Published: 2 October 2012

Abstract

Fructose consumption and its implications on public health are currently under study. This work reviewed the metabolic fate of dietary fructose based on isotope tracer studies in humans. The mean oxidation rate of dietary fructose was 45.0% ± 10.7 (mean ± SD) in non-exercising subjects within 3–6 hours and 45.8% ± 7.3 in exercising subjects within 2–3 hours. When fructose was ingested together with glucose, the mean oxidation rate of the mixed sugars increased to 66.0% ± 8.2 in exercising subjects. The mean conversion rate from fructose to glucose was 41% ± 10.5 (mean ± SD) in 3–6 hours after ingestion. The conversion amount from fructose to glycogen remains to be further clarified.

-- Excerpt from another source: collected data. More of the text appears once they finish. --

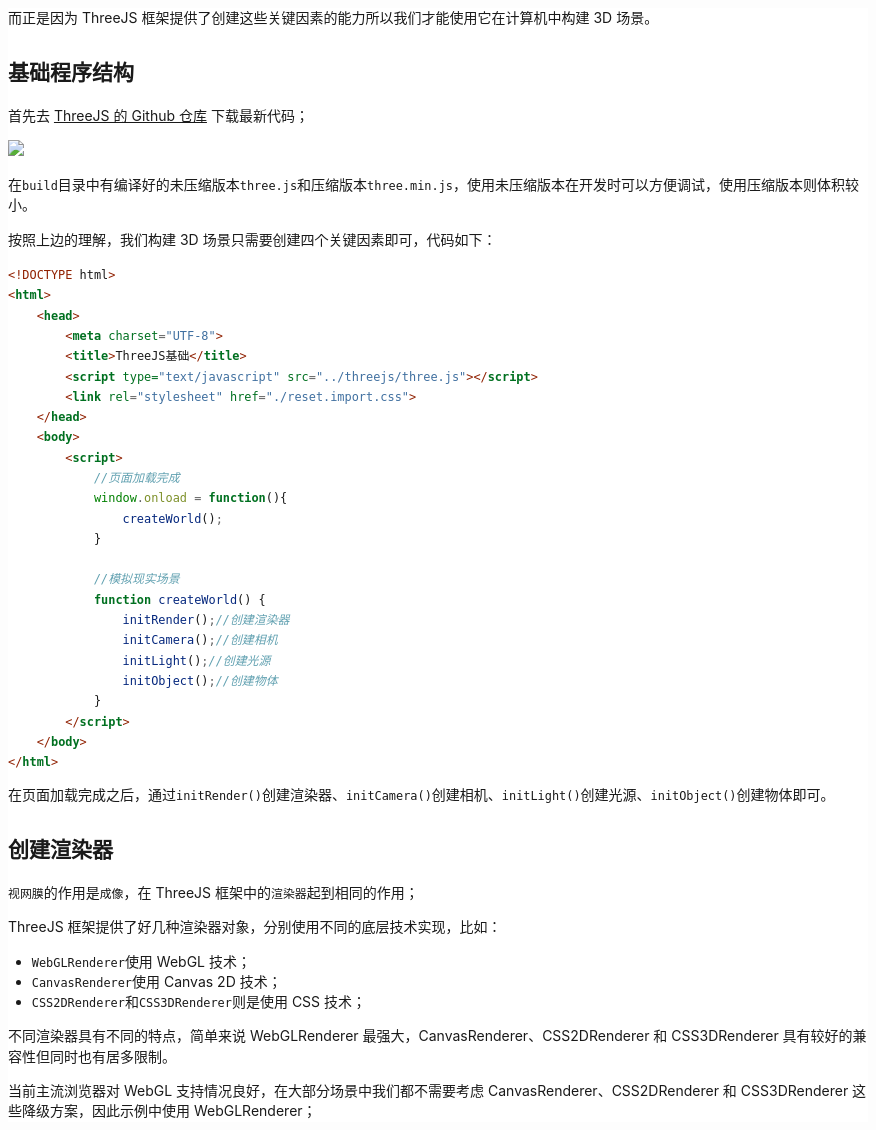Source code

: 而正是因为 ThreeJS 框架提供了创建这些关键因素的能力所以我们才能使用它在计算机中构建 3D 场景。

## 基础程序结构

首先去 [ThreeJS 的 Github 仓库](https://github.com/mrdoob/three.js) 下载最新代码；

![](https://p1-jj.byteimg.com/tos-cn-i-t2oaga2asx/gold-user-assets/2018/10/17/1668064b94bc88a6~tplv-t2oaga2asx-image.image)

在`build`目录中有编译好的未压缩版本`three.js`和压缩版本`three.min.js`，使用未压缩版本在开发时可以方便调试，使用压缩版本则体积较小。

按照上边的理解，我们构建 3D 场景只需要创建四个关键因素即可，代码如下：

```HTML
<!DOCTYPE html>
<html>
    <head>
        <meta charset="UTF-8">
        <title>ThreeJS基础</title>
        <script type="text/javascript" src="../threejs/three.js"></script>
        <link rel="stylesheet" href="./reset.import.css">
    </head>
    <body>
        <script>
            //页面加载完成
            window.onload = function(){
                createWorld();
            }

            //模拟现实场景
            function createWorld() {
                initRender();//创建渲染器
                initCamera();//创建相机
                initLight();//创建光源
                initObject();//创建物体
            }
        </script>
    </body>
</html>
```  

在页面加载完成之后，通过`initRender()`创建渲染器、`initCamera()`创建相机、`initLight()`创建光源、`initObject()`创建物体即可。

## 创建渲染器

`视网膜`的作用是`成像`，在 ThreeJS 框架中的`渲染器`起到相同的作用；

ThreeJS 框架提供了好几种渲染器对象，分别使用不同的底层技术实现，比如：

- `WebGLRenderer`使用 WebGL 技术；
- `CanvasRenderer`使用 Canvas 2D 技术；
- `CSS2DRenderer`和`CSS3DRenderer`则是使用 CSS 技术；

不同渲染器具有不同的特点，简单来说 WebGLRenderer 最强大，CanvasRenderer、CSS2DRenderer 和 CSS3DRenderer 具有较好的兼容性但同时也有居多限制。

当前主流浏览器对 WebGL 支持情况良好，在大部分场景中我们都不需要考虑 CanvasRenderer、CSS2DRenderer 和 CSS3DRenderer 这些降级方案，因此示例中使用 WebGLRenderer；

A small percentage of ingested fructose (<1%) appears to be directly converted to plasma TG. However, hyperlipidemic effects of larger amounts of fructose consumption are observed in studies using infused labeled acetate to quantify longer term de novo lipogenesis. While the mechanisms for the hyperlipidemic effect remain controversial, energy source shifting and lipid sparing may play a role in the effect, in addition to de novo lipogenesis. Finally, approximately a quarter of ingested fructose can be converted into lactate within a few of hours. The reviewed data provides a profile of how dietary fructose is utilized in humans.